What is it & Why it matters?
That is a User Account Control prompt, home users with an admin account would have seen this prompt at some point in time. For windows sys-admins, there are risks of running malicious payloads that bypass UAC & execute malicious tasks (eg. a ransomware).
At the time of writing, there were 44 bypass methods consolidated into one single test tool from UACme project.
There were “unfix” 15 occurrences on UACme README page. This means there are no fixes for those 15 methods because Microsoft does not consider them as vulnerabilities.
The source codes of these bypass methods are open-sourced & reusing these bypass codes is highly probable. As such, it is worthwhile to understand the differences between legitimate UAC elevation & a bypass.
What to look for?
Look out for:
- Process start & end timing of consent.exe, a bypass happens very quickly within the same second (in the order of milliseconds), while a legitimate elevation involving a human user will typically be two (without typing credentials, just click [Yes]) or more seconds apart. Let’s say a user could have cancelled the consent prompt very quickly, then we have to look at the other two aspects.
- Cross-process activities (eg. creation of remote threads, changes in rights) between & after the start & end of consent.exe. Bypasses tend to have complex sequences but legit UAC elevations are simpler.
- The consequent process that is elevated with higher process integrity level but owned by user (& NOT SYSTEM which is typical of kernel-related exploits).

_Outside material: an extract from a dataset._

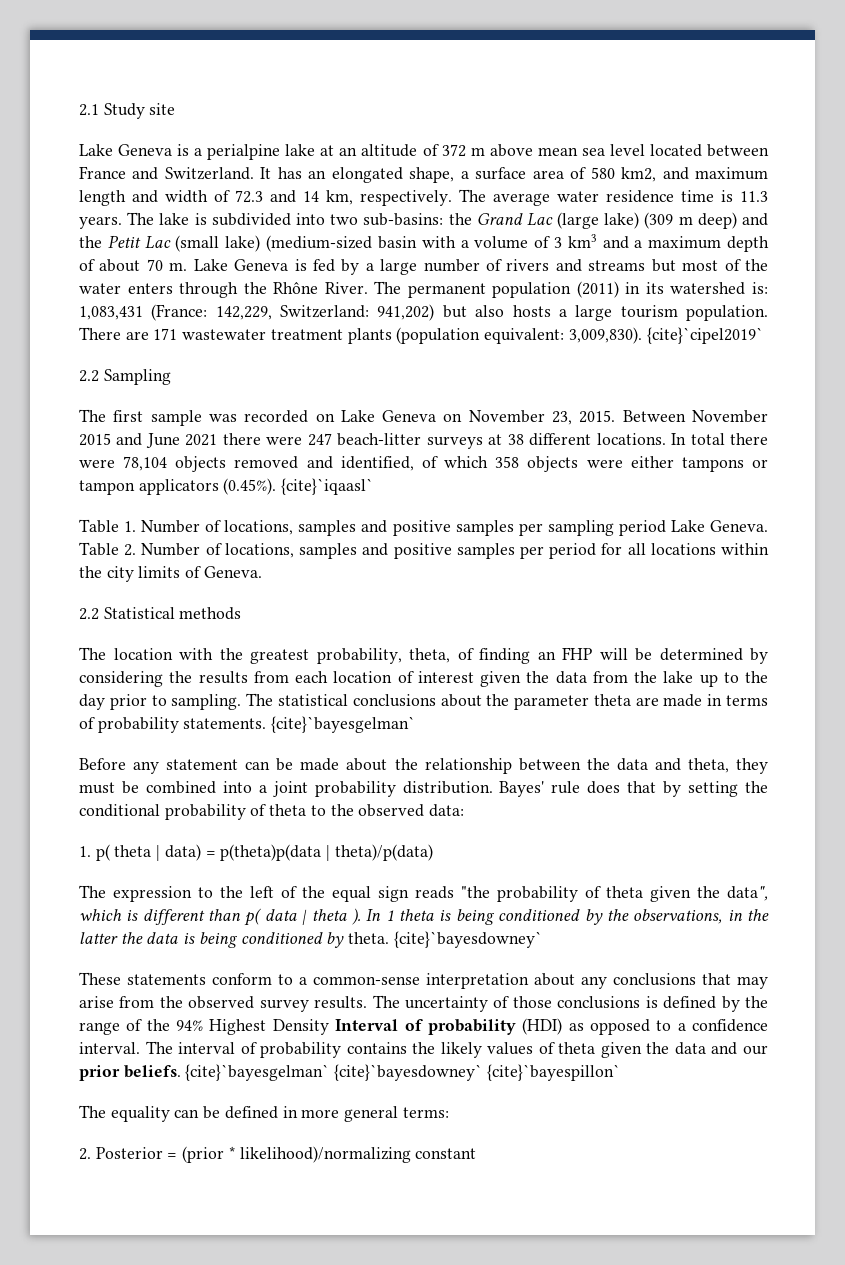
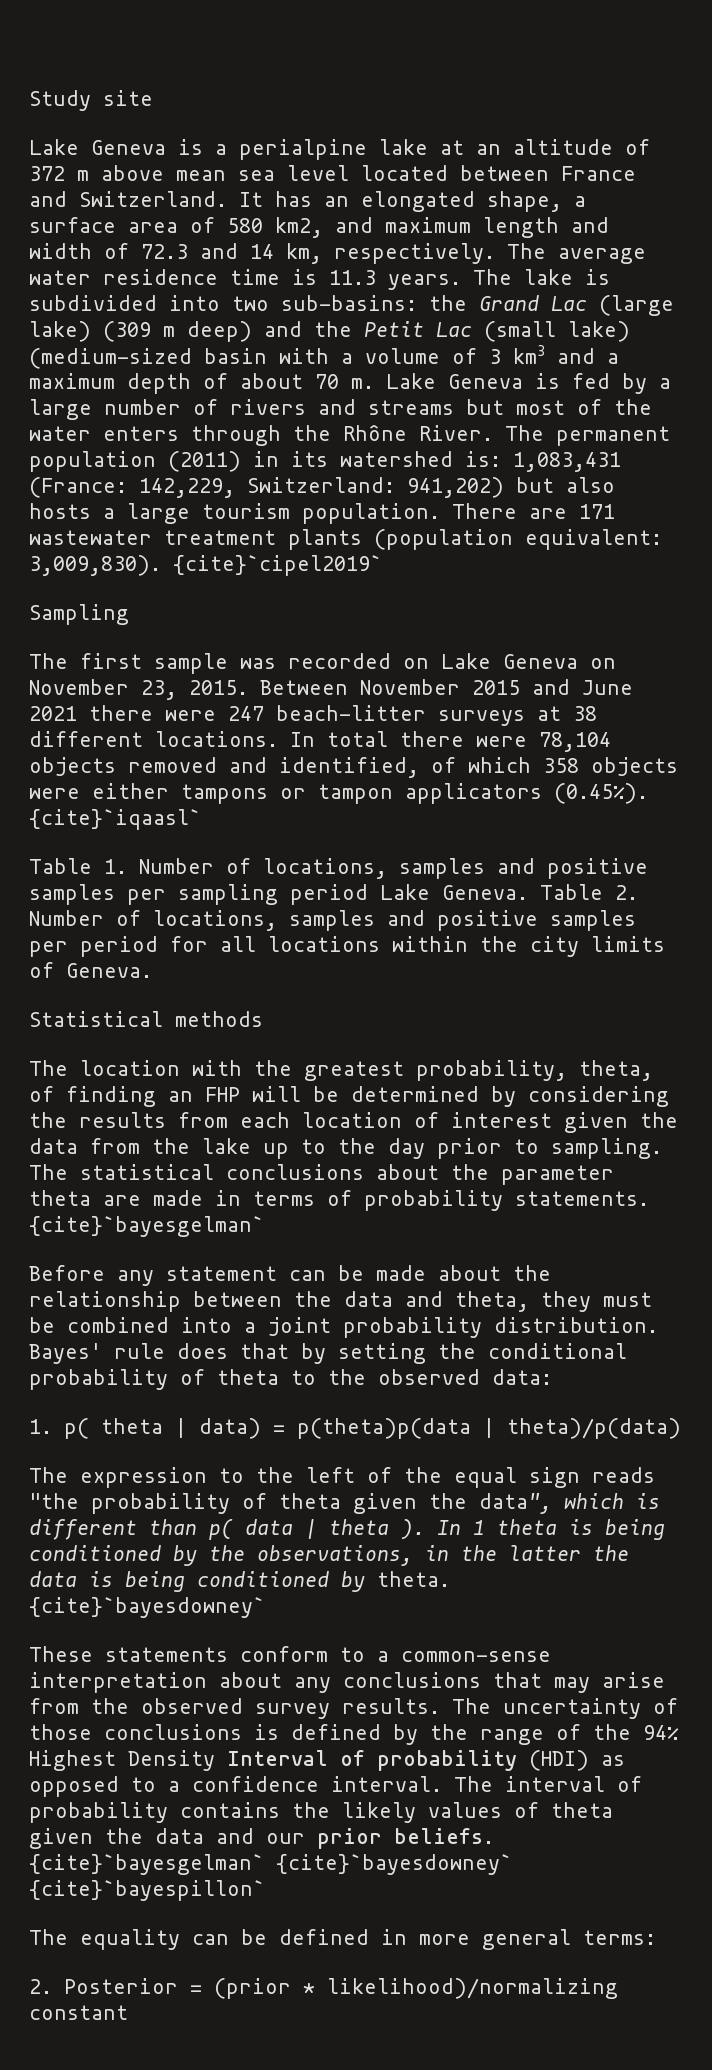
[79,104,99,116] 2.1 -> (29, 100) none
[79,370,99,382] 2.2 -> (382, 565) none
[79,608,99,620] 2.2 -> (152, 970) none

For “living-off-the-land” MO, the elevated process could be various Microsoft signed binaries that load arbitrary DLLs or equivalent, or scripting with CMD, Powershell, C/WScript, MSHTA. For drop-&-execute cases, it could be a executable file with a hash checksum that is first seen (or rare) in the environment.
How?
I ran the UACme test harness (akagi64.exe) on a Virtual Machine installed with Carbon Black Response for this analysis. This is NOT a sponsored post but permission was sought from Carbon Black.
We can observe all these with tools like Procmon, Windows Audit & Sysmon logs but it is a matter of productivity, budget, learning curve (I can’t remember event-IDs), effort to deploy & configure different tools just to connect the dots together. In my case, I had the luxury of using Carbon Black Response which significantly shortened my time to gather these insights.
Where to begin?
With the shortage of security folks to keep up with offensive techniques, threat intelligence in the form of vetted queries are useful. Note the source column (cbcommunity, sans & bit9endpointvisibility) of the alerts listed below:
Although we can argue that attackers may not run a stock (unmodified) akagi64.exe, the subsequent alerts gave me good starting points for digging further. We can click on the Source Report links (eg. MSCFile Regmod for UAC bypass) to read & further understand some technical background.
Look for Commonalities…
After running through all the bypass methods & studying the related event time-lines, I noticed two things with the SVCHOST event time-line:
Observation 1 — A number of activities happen between start & end of consent.exe
In this case, the method abuses sdbinst.exe, there are other methods using different Windows system components (typically with manifest that had AutoElevated attribute set to true). Other methods have more complex sequences, like the next one.
Observation 2 — One or more consent.exe process(es) start & end happened within a short span of time
In this case, consent.exe was started twice but notice the time stamps on the left, most of the events happen within the same second, the first 3 rows with 02:25:25 & subsequent 02:25:26.
It’s all about timing…
After running the various bypass methods, it was a matter of a few clicks within Carbon Black Response to review all the consent.exe timings related to UACme executions:
Having seen the timings of bypasses, one will be inclined to ask: how does a legit UAC elevation look like? Let’s look at some common UAC elevation use-cases.
Regedit
First, an elevated Regedit from Windows 10:
This differs from Windows 7 which has explorer.exe as parent process of regedit, but the focus is still on SVCHOST’s timeline:
Notice the timestamps highlighted in the red box; 2 seconds apart. A user (in this case me) will take some time to click the UAC prompt. The sequence is quite straight forward.
Admin CMD Console (Windows client)
How about the Run As Administrator for CMD.exe use-case?
Again, the time difference between process start & end was 2 seconds.
For both cases Regedit and Cmd, the sequence was short & simple, when consent.exe ended, thread injections from SVCHOST to the target processes are observed.
Program Installer
How about running an program installer (with that little shield icon) after UAC elevation?
Just like CMD & Regedit, the process was owned by admin user (q in this case) & not SYSTEM.
Again, SVCHOST injected new thread into setup_timefreeze.exe. Consent started at 05:32:32 & ended at 05:32:34, two seconds apart.
Maybe someone can click [Yes] faster than me but it is unlikely to be in the order of milliseconds. If one has to type in credentials (with fingers), it will take longer than 2 seconds.
Generalised Detection
Over time, more bypass methods will surface but regardless of the system tools & execution sequences involved, the “common denominator” is the very short time span of start & end of consent.exe. This insight will be useful for SIEM content & EDR queries development for automating detection.